04.11.2022  /  Reading time: 7 minutes

The days are getting shorter, the nights are getting colder and it is slowly becoming clear that winter is approaching. It's not just nature that is coming to rest, but also the garden. Have you safely stored the last harvests in the cellar and already winterized the soil? Then here are a few small suggestions for a relaxed November in harmony with nature.

This article contains:

  1. Tidy up the garden
  2. Protection for soil and beneficial insects
  3. Create & fill raised beds
  4. Covering compost
  5. Watch out for snails!
  6. Where to put the soil from the balcony boxes?

- Task statement -
List every section heading that appears under "This article contains:" in the gardening article. The material after this point is unrelated to the gardening article.

- Data records -

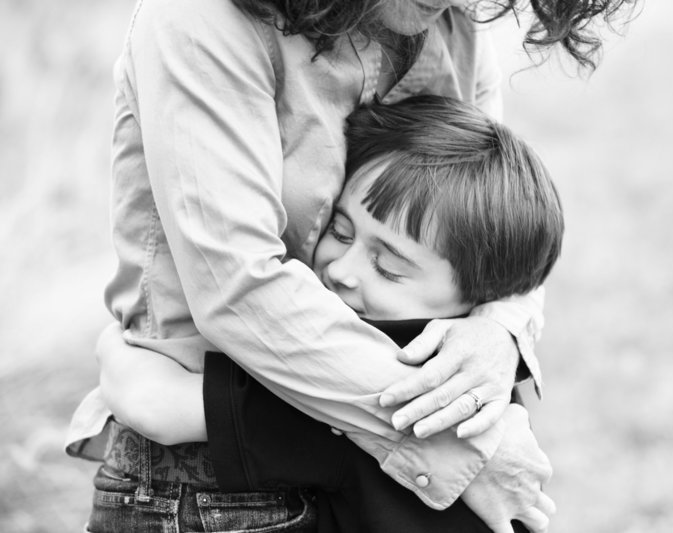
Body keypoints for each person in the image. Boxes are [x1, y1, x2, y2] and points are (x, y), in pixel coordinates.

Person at [65, 0, 636, 531]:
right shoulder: (203, 19)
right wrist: (463, 444)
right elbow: (237, 288)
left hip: (267, 433)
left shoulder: (452, 24)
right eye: (340, 232)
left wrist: (500, 330)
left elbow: (495, 230)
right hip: (214, 490)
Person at [96, 94, 565, 533]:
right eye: (340, 232)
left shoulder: (363, 389)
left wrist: (113, 351)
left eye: (387, 266)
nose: (341, 270)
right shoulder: (483, 378)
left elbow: (156, 406)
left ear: (481, 296)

- Response -
1. Tidy up the garden
2. Protection for soil and beneficial insects
3. Create & fill raised beds
4. Covering compost
5. Watch out for snails!
6. Where to put the soil from the balcony boxes?